:: Passage to read

Data structures

Author

Marie-Hélène Burle

Polars provides two fundamental data structures: series and data frames.

Series

In Polars, series are one-dimensional and homogeneous (all elements have the same data type).

In other frameworks or languages (e.g. pandas, R), such data structure would be called a vector.

import polars as pl

s1 = pl.Series(range(5))
print(s1)

shape: (5,)
Series: '' [i64]
[
    0
    1
    2
    3
    4
]

Data types

Polars infers data types from the data. Defaults are Int64 and Float64. For other options, you can create typed series by specifying the type:

s2 = pl.Series(range(5), dtype=pl.Int32)
print(s2)

shape: (5,)
Series: '' [i32]
[
    0
    1
    2
    3
    4
]

Named series

Series can be named:

s3 = pl.Series("Name", ["Bob", "Luc", "Lucy"])
print(s3)

shape: (3,)
Series: 'Name' [str]
[
    "Bob"
    "Luc"
    "Lucy"
]

Data frames

Data frames are two-dimensional and composed of named series of equal lengths. This means that data frames are heterogeneous, but that columns contain homogeneous data.

They can be created from:

lists of series:

df1 = pl.DataFrame([s3, pl.Series("Colour", ["Red", "Green", "Blue"])])
print(df1)

shape: (3, 2)
┌──────┬────────┐
│ Name ┆ Colour │
│ ---  ┆ ---    │
│ str  ┆ str    │
╞══════╪════════╡
│ Bob  ┆ Red    │
│ Luc  ┆ Green  │
│ Lucy ┆ Blue   │
└──────┴────────┘

dictionaries:

from datetime import date

df2 = pl.DataFrame(
    {
        "Date": [
            date(2024, 10, 1),
            date(2024, 10, 2),
            date(2024, 10, 3),
            date(2024, 10, 6)
        ],
        "Rain": [2.1, 0.5, 0.0, 1.8],
        "Cloud cover": [1, 1, 0, 2]
        }
    )
print(df2)

shape: (4, 3)

::::
:: Extracted information

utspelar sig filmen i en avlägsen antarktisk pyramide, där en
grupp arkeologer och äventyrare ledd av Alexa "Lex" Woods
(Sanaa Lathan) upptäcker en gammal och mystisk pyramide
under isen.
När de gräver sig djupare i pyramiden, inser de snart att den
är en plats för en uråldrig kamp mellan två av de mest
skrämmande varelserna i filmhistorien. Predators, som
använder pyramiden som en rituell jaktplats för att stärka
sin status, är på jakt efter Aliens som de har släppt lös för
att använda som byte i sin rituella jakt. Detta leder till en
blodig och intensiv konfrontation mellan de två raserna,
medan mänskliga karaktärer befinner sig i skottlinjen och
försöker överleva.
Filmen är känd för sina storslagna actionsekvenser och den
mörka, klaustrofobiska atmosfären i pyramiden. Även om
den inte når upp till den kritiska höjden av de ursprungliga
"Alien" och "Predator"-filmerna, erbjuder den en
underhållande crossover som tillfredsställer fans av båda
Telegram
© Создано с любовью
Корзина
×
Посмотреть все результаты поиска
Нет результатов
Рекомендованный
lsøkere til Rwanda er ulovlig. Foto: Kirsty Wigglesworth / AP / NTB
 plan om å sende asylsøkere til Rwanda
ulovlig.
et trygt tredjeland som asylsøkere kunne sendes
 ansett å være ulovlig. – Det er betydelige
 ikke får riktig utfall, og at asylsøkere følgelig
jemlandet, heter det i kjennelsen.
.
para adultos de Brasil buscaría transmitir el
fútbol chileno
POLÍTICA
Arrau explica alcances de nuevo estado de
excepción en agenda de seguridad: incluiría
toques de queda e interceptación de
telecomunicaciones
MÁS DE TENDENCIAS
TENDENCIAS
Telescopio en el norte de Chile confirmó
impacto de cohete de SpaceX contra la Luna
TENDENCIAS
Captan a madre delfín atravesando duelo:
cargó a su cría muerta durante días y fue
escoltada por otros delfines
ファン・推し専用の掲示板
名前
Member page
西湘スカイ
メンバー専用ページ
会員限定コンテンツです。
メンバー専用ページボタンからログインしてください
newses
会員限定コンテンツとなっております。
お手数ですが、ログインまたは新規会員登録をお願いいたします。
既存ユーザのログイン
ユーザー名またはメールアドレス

::::

→ Set of tasks:
A - Print the portion of the Polars data structures page that begins with the words containing "In Polars, series" and ends with "called a vector.".
B - Carry on the Polars data structures page from the point where it stops.
The records have nothing to do with the Polars data structures page.

→ Answers given:
A -
In Polars, series are one-dimensional and homogeneous (all elements have the same data type).

In other frameworks or languages (e.g. pandas, R), such data structure would be called a vector.

B -
┌────────────┬──────┬─────────────┐
│ Date       ┆ Rain ┆ Cloud cover │
│ ---        ┆ ---  ┆ ---         │
│ date       ┆ f64  ┆ i64         │
╞════════════╪══════╪═════════════╡
│ 2024-10-01 ┆ 2.1  ┆ 1           │
│ 2024-10-02 ┆ 0.5  ┆ 1           │
│ 2024-10-03 ┆ 0.0  ┆ 0           │
│ 2024-10-06 ┆ 1.8  ┆ 2           │
└────────────┴──────┴─────────────┘

NumPy ndarrays:

import numpy as np

df3 = pl.DataFrame(np.array([(1, 2), (3, 4)]))
print(df3)

shape: (2, 2)
┌──────────┬──────────┐
│ column_0 ┆ column_1 │
│ ---      ┆ ---      │
│ i64      ┆ i64      │
╞══════════╪══════════╡
│ 1        ┆ 2        │
│ 3        ┆ 4        │
└──────────┴──────────┘

Because NumPy ndarrays are stored in memory by rows, the values in the first dimension of the array fill in the first row. If you want to fill in the data frame by column, you use the orient parameter:

df4 = pl.DataFrame(np.array([(1, 2), (3, 4)]), orient="col")
print(df4)

shape: (2, 2)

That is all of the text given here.